● **Text shown**
__________

State cites cruelty in 2004 shooting

NORTHAMPTON - Bryan Johnston used an extraordinarily damaging type of bullet to kill David Sullivan, a fact the commonwealth says shows he killed with extreme cruelty, one of the elements of first-degree murder.

Johnston, 24, is on trial in Hampshire Superior Court for murder and for gun violations. He is charged with killing Sullivan, a buddy from high school, in his Amherst apartment Dec. 7, 2004. Johnston admits to killing Sullivan but claims he was insane at the time.

Police have testified that Johnston used a .223-caliber rifle loaded with hollow-point bullets to kill Johnston.

A hollow-point bullet - the type found in an autopsy of Sullivan's body - opens upon impact, causing a larger wound than a normal bullet would, according to ballistics expert Trooper John S. Schrijn, who testified for about three hours Tuesday.

At one point during Schrijn's detailed testimony, Sullivan's mother left the courtroom in tears.

First Assistant Northwestern District Attorney Renee Steese rested her case Tuesday afternoon, and the defense case was set to start today.

A big part of the prosecution's case, though, is expected to come up in rebuttal testimony, as the state refutes the defense claim that Johnston was insane when he shot and killed Sullivan.

__________

● **Excerpted records**
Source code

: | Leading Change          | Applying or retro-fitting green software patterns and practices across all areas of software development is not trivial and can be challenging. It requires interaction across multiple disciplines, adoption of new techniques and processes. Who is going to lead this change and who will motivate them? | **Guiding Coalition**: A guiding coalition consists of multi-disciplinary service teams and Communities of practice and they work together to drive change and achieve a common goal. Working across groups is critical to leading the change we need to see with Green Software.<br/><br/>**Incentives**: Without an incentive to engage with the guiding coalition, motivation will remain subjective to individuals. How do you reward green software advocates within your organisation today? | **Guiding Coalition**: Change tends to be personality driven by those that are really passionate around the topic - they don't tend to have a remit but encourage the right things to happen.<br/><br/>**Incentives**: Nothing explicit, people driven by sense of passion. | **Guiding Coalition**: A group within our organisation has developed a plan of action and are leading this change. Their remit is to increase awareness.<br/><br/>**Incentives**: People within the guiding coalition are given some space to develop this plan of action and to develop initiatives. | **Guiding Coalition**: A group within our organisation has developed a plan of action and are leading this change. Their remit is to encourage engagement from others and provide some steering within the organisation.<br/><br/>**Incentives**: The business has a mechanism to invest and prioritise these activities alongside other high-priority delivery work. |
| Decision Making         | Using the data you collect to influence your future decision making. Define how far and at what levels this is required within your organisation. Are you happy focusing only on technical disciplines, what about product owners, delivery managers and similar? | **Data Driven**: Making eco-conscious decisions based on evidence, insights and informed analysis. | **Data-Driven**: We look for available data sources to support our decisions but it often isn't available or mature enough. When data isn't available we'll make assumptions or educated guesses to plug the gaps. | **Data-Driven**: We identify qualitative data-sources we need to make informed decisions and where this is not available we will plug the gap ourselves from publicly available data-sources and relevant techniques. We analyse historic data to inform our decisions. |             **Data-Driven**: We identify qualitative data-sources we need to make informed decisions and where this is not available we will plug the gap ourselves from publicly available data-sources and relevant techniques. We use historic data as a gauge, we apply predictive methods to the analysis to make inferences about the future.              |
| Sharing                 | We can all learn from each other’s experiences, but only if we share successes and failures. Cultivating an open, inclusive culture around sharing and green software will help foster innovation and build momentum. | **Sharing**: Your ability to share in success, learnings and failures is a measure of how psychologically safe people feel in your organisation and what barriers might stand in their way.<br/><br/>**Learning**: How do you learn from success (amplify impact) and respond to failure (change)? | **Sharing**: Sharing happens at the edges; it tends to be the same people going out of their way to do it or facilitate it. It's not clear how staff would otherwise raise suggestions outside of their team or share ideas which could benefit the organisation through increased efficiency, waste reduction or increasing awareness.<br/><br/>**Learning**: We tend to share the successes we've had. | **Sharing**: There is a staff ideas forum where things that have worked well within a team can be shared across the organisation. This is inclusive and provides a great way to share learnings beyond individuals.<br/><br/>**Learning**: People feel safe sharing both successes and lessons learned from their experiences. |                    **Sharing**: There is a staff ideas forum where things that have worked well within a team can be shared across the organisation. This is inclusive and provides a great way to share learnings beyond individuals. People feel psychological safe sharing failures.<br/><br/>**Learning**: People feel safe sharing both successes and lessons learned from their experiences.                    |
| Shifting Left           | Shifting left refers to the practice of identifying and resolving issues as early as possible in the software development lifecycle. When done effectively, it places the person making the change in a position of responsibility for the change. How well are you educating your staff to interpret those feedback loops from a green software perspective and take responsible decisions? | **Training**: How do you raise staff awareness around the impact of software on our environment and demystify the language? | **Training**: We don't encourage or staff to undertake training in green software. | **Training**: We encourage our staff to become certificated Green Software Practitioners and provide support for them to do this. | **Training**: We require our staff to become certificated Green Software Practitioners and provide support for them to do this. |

__________

● **List of tasks**
#1 Answer these from the article on the 2004 shooting trial:
(a) How old is Johnston?
(b) In which court is he on trial?
(c) For about how long did the ballistics expert testify on Tuesday?
#2 In one to three sentences, explain why the commonwealth points to the type of bullet used, as the shooting trial article reports it.
#3 Resume the article on the 2004 shooting trial, picking up after its final sentence.
The items are drawn from a source separate from the news article on the 2004 shooting trial.

● **Answers by item number**
#1
(a) He is 24.
(b) He is on trial in Hampshire Superior Court.
(c) He testified for about three hours.

#2 A hollow-point bullet opens upon impact and causes a larger wound than a normal bullet would. The commonwealth says Johnston's use of this extraordinarily damaging type of bullet shows he killed with extreme cruelty, which is one of the elements of first-degree murder.

#3
Tuesday testimony

After bursting open, the hollow-point bullet ejected shards of lead into Sullivan, some of which were displayed on an overhead projector for jurors.

'This bullet is intended to kill,' Lt. Ronald Young, the lead investigator in the case for the Amherst Police Department, said on the witness stand Tuesday.

Young testified that he found the rifle about 25 to 30 yards off Old Bay Road in Hadley, resting against a tree in an embankment. A live round was found lying on a log nearby.

The rifle was shown to jurors Tuesday and Schrijn described how it had been altered: the barrel had been shortened and a scope, laser device and flashlight had been added. It wasn't clear whether Johnston did the altering.

The weapon, defense attorney Alexander Nappan noted, is like the M-16s used in the Vietnam War, with the exception that machine guns are automatic and Johnston's rifle is semi-automatic, meaning that the trigger has to be pulled for each shot fired.

Fingerprint expert Trooper Christopher Dolan testified that two of Johnston's prints were found on the gun. And Young said that Sullivan's blood was also found on it.

Kimberly Ashton can be reached at kashton@gazettenet.com.
Link Posted: 4/12/2006 2:35:01 PM EST
I have never understood this reasoning. You are just as dead if you are killed with a FMJ bullet. If it is so cruel why does every police department in the US use them?
Link Posted: 4/13/2006 9:52:11 AM EST

There has been a lot written about similar situations and some of it might even apply to a "legitimate" shooting by a concealed carry licensed person.

I've read that if your carry pistol has a "hair trigger", say 2-3 pounds that it could be used against you even if it were a righteous shooting and a legal pistol. The same goes for "carry bullets" like the ones used here.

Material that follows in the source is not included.